▸ **Extracted text**:
<<<<
Re: [PATCH v3] KVM: nVMX: nested TPR shadow/threshold emulation

From: Paolo Bonzini
Date: Tue Aug 05 2014 - 07:00:20 EST


Il 05/08/2014 09:56, Zhang, Yang Z ha scritto:
> Wanpeng Li wrote on 2014-08-04:
>> This patch fix bug https://bugzilla.kernel.org/show_bug.cgi?id=61411
>>
>> TPR shadow/threshold feature is important to speed up the Windows guest.
>> Besides, it is a must feature for certain VMM.
>>
>> We map virtual APIC page address and TPR threshold from L1 VMCS. If
>> TPR_BELOW_THRESHOLD VM exit is triggered by L2 guest and L1 interested
>> in, we inject it into L1 VMM for handling.
>>
>> Signed-off-by: Wanpeng Li <wanpeng.li@xxxxxxxxxxxxxxx>
>> ---
>> v2 -> v3:
>> * nested vm entry failure if both tpr shadow and cr8 exiting bits are not set
>> v1 -> v2:
>> * don't take L0's "virtualize APIC accesses" setting into account
>> * virtual_apic_page do exactly the same thing that is done for
>> apic_access_page
>> * add the tpr threshold field to the read-write fields for shadow VMCS
>>
>> arch/x86/kvm/vmx.c | 38 ++++++++++++++++++++++++++++++++++++--
>> 1 file changed, 36 insertions(+), 2 deletions(-)
>>>>
▸ **Source data**:
<<<<
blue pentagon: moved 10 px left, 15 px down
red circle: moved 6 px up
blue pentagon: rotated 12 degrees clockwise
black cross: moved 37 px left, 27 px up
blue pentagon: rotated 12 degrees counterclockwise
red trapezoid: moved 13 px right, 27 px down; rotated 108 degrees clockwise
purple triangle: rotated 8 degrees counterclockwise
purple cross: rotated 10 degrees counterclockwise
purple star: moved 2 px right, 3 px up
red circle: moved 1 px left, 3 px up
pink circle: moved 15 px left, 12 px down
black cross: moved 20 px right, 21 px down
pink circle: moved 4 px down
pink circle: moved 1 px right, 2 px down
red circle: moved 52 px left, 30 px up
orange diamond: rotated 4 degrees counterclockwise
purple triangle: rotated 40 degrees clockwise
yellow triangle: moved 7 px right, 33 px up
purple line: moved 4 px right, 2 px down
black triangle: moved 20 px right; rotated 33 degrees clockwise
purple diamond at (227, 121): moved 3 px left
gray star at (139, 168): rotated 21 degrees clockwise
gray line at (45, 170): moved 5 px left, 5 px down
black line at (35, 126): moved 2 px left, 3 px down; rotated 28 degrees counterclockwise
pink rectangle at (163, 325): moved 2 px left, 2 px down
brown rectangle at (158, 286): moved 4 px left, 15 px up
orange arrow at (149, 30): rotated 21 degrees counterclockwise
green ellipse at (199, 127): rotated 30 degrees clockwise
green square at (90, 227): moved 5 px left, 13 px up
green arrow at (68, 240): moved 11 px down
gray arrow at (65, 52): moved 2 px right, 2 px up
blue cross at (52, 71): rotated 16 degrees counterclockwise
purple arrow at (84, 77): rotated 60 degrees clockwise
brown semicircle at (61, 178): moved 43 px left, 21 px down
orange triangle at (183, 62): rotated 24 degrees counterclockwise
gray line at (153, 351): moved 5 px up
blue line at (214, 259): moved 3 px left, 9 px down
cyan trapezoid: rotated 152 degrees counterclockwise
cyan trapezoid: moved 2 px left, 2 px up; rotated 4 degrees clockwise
>>>>
▸ **Aim**: From the KVM patch reply above, repeat everything from "From: Paolo Bonzini" down to "the Windows guest.", unchanged.

▸ **Output of the exercise**:
From: Paolo Bonzini
Date: Tue Aug 05 2014 - 07:00:20 EST


Il 05/08/2014 09:56, Zhang, Yang Z ha scritto:
> Wanpeng Li wrote on 2014-08-04:
>> This patch fix bug https://bugzilla.kernel.org/show_bug.cgi?id=61411
>>
>> TPR shadow/threshold feature is important to speed up the Windows guest.